You can see the benefits of doing the analysis.
Engineers often need to join datasets to accomplish a task. There is one critical mistake that engineers routinely make when joining datasets. It is best practice to repartition your datasets by the same join key in order to have optimal performance.
Assume you have two datasets, customers and orders. The join key is the customer id. We want to repartition both datasets by customer_id so that the same customer_id will be placed into one partition.
Assuming we have 200 partitions, if customer_id 1234 is spread across all the partitions, 5 in one part, 3 in another, 0 in yet another and 24 in another then all the partitions must be read into memory in order to perform the join.
If we do a customers_df.repartition('customer_id', 10) then records that have customer_id of 1234 will all be contained in the same partition. If we do the same for the order datasets (orders_df.repartition('customer_id', 10)) then each customer partition can be joined directly to each order partition eliminating a shuffle and significantly improving the join performance.
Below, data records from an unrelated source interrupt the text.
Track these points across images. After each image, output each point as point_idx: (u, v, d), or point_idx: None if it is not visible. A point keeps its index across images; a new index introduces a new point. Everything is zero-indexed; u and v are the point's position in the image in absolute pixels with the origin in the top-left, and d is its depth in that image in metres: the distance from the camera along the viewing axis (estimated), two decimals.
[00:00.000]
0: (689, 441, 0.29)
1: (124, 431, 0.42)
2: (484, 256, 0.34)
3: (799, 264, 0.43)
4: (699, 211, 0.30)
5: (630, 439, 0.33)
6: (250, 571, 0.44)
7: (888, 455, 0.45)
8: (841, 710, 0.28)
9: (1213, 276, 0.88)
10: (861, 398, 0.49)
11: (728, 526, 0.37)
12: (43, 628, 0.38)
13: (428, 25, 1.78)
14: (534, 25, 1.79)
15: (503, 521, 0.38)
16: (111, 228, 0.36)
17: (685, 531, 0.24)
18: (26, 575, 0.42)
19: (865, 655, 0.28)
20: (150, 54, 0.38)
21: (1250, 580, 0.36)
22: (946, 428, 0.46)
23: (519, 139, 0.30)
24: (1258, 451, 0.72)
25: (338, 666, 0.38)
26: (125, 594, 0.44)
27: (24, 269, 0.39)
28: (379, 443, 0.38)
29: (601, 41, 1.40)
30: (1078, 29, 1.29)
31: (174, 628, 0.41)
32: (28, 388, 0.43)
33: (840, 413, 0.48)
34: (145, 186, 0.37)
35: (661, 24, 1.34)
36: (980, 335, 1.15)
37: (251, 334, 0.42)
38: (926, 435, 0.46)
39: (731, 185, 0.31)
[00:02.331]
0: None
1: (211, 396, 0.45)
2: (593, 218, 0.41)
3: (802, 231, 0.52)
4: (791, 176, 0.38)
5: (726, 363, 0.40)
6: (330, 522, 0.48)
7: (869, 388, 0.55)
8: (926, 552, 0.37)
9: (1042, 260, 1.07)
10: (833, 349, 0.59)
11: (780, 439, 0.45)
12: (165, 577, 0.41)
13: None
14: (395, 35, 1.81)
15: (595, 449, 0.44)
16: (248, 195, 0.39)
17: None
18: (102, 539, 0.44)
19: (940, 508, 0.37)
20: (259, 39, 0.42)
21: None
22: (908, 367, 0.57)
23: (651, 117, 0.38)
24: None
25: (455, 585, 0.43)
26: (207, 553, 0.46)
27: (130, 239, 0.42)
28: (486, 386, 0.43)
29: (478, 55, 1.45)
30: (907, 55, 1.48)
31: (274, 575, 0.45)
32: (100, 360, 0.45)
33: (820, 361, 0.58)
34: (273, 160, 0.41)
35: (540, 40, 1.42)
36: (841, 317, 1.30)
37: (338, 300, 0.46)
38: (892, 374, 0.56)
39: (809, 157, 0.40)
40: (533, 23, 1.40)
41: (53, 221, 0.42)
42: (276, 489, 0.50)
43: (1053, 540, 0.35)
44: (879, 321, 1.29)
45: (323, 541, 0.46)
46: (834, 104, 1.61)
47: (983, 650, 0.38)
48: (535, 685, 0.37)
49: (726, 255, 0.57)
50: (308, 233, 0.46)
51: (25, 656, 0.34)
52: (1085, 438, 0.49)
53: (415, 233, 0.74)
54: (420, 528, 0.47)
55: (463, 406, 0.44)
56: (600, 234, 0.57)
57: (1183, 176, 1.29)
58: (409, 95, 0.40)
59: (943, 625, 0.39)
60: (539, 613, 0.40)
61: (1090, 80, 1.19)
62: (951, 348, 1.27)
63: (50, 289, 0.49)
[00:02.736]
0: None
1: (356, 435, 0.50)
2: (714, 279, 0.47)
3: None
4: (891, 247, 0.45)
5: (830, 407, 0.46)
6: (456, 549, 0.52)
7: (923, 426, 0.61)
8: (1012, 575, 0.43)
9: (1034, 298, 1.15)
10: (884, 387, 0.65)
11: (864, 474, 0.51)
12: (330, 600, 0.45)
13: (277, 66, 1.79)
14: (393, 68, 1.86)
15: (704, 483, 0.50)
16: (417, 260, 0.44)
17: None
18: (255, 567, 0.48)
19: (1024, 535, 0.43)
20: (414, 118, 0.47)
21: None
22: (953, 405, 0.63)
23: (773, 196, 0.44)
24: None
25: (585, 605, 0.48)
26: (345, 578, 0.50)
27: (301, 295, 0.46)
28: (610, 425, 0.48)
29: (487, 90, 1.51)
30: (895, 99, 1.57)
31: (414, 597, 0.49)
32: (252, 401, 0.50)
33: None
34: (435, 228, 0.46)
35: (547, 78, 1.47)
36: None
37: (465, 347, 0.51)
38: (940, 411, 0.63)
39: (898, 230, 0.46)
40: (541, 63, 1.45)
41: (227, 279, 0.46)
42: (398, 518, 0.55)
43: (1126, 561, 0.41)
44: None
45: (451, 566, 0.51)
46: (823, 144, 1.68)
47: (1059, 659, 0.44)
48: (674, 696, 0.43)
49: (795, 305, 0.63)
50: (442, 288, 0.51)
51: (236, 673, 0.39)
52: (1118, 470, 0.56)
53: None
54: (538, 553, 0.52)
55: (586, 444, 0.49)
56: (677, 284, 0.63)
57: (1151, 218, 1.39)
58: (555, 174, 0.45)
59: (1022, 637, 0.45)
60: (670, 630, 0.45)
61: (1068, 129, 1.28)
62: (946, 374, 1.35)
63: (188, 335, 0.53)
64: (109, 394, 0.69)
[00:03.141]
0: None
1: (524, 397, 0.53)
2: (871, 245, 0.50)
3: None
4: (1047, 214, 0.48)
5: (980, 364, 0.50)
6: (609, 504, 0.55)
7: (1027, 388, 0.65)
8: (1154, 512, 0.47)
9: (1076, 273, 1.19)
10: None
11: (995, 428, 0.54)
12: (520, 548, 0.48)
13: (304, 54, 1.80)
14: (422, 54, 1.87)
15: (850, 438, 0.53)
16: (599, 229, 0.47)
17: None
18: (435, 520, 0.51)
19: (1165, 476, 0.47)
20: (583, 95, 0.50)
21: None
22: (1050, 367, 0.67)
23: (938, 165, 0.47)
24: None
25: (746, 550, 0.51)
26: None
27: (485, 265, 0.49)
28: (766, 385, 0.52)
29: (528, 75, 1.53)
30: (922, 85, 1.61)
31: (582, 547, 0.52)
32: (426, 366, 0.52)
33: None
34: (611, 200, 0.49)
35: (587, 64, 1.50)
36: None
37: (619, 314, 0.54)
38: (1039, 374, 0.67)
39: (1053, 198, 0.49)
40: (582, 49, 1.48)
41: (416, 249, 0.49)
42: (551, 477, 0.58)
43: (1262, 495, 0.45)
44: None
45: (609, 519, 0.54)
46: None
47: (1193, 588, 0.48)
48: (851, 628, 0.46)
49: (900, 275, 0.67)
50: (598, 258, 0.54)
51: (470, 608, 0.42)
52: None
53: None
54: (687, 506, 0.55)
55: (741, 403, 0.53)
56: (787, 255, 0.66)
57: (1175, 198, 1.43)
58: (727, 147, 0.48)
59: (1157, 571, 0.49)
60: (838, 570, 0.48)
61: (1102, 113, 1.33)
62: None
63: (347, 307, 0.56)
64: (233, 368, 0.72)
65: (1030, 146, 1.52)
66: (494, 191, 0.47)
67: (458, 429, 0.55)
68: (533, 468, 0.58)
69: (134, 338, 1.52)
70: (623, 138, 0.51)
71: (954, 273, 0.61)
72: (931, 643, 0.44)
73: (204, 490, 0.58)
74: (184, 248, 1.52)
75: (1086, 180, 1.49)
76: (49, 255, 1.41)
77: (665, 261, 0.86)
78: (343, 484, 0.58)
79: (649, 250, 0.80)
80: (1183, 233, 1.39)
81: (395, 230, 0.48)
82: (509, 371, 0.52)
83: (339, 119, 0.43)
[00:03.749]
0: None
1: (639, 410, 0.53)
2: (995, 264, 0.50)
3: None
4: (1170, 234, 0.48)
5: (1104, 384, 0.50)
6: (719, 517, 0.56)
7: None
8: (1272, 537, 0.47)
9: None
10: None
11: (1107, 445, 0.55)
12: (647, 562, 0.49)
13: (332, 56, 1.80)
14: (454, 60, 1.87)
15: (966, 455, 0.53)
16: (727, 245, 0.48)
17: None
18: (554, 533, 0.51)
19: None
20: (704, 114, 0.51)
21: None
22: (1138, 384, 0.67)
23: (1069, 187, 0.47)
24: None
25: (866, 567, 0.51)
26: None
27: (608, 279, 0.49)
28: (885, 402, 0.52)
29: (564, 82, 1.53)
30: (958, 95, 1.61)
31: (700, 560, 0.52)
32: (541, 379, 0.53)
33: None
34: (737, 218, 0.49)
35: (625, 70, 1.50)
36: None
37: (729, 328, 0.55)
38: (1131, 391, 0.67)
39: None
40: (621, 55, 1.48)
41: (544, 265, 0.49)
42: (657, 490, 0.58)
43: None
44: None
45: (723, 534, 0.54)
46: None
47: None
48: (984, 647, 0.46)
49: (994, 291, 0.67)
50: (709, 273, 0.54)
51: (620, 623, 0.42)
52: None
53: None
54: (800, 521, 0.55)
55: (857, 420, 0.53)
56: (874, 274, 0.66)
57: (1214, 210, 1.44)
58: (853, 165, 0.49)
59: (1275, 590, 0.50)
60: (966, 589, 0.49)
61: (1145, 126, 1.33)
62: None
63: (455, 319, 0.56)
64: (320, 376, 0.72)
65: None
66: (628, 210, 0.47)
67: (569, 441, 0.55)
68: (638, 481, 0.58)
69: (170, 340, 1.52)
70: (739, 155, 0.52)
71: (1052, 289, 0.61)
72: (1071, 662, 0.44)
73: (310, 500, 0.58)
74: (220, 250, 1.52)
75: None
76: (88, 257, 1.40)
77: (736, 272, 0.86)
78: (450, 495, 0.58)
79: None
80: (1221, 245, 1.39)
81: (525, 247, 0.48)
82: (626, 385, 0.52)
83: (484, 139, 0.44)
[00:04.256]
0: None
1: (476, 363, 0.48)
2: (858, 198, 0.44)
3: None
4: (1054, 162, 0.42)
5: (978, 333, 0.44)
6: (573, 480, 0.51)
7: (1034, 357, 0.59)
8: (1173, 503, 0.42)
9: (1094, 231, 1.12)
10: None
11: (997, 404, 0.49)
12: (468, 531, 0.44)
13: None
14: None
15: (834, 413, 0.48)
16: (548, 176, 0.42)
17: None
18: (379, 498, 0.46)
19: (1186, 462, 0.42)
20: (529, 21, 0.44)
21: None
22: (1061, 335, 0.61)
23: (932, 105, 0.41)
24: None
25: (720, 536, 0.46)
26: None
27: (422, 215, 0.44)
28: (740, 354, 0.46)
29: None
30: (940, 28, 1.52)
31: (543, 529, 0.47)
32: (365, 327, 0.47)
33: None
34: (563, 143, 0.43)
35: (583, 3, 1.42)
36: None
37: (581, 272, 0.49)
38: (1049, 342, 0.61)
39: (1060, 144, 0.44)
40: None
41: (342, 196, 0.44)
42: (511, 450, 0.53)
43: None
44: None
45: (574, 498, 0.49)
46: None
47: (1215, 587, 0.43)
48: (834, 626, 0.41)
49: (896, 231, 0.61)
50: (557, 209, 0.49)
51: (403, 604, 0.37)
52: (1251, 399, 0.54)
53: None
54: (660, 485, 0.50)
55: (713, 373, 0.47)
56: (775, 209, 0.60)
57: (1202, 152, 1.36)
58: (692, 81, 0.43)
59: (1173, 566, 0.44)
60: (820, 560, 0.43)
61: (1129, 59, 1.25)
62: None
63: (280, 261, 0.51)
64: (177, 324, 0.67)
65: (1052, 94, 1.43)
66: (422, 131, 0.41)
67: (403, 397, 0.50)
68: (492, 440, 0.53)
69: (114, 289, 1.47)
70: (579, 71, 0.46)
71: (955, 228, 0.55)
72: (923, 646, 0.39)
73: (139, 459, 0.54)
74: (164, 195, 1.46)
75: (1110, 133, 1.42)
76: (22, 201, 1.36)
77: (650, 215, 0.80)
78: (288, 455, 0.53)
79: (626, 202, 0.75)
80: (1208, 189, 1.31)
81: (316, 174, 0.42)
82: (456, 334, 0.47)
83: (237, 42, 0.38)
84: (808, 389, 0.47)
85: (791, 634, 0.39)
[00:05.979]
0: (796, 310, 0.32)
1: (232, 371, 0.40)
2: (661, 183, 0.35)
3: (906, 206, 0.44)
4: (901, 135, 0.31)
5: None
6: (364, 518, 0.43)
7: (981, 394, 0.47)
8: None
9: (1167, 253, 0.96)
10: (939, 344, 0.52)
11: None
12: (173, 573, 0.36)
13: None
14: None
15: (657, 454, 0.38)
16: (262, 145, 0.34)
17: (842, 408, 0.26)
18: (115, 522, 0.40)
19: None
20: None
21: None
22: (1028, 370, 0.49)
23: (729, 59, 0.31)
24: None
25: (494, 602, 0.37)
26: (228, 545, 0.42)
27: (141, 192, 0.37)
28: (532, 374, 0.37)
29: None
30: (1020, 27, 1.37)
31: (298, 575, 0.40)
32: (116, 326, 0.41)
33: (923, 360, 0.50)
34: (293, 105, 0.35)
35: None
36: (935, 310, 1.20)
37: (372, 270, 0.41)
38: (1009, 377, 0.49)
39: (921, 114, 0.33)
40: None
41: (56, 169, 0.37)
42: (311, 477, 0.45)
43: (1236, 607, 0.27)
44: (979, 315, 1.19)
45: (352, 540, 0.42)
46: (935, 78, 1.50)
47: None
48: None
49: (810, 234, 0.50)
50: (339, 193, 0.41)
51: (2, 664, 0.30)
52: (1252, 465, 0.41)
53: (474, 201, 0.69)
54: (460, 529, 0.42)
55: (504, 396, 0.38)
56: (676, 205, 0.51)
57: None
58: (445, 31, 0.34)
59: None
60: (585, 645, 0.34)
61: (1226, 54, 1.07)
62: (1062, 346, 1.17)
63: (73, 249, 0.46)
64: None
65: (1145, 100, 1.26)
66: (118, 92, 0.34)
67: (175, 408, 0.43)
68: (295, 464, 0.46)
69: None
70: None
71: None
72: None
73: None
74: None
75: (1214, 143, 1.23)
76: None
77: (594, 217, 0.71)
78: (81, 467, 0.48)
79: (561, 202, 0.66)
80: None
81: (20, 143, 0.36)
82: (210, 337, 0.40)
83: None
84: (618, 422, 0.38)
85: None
Be sure to understand the difference between actions and transformations. If you don't cache after an action then the next action will go back to the start of the DAG and read the data from disk again. I have seen engineers state that "spark ingestion is slow" when in fact they were reading the same dataset from disk 5 times because they chained together 5 actions without caching at any point in their program. If you only have one action then you don't need to cache, if you have more than one you should cache and repartition by join keys after the read from disk action is complete.
When writing data to any data source it is important to understand that each partition is written to target by an executor task. So in order to speed up the writing of data you need to increase the number of partitions in the dataframe and verify that you have enough executor and tasks available to write all the partitions concurrently.
When calling the map operation on a rdd (rdd.map) or a dataframe (dataframe.rdd.map) you need to be aware that the map operation executes on each partition. So make sure that only required operations take place in the map functions. I have seen engineers write a file to S3 within the map function which significantly slowed down the performance of the function. It would better to place the s3 write outside the map function, so write the resulting rdd once instead of chunks of the rdd during execution. You could also use mapPartitions and write the data for collections of RDDs vs one at a time.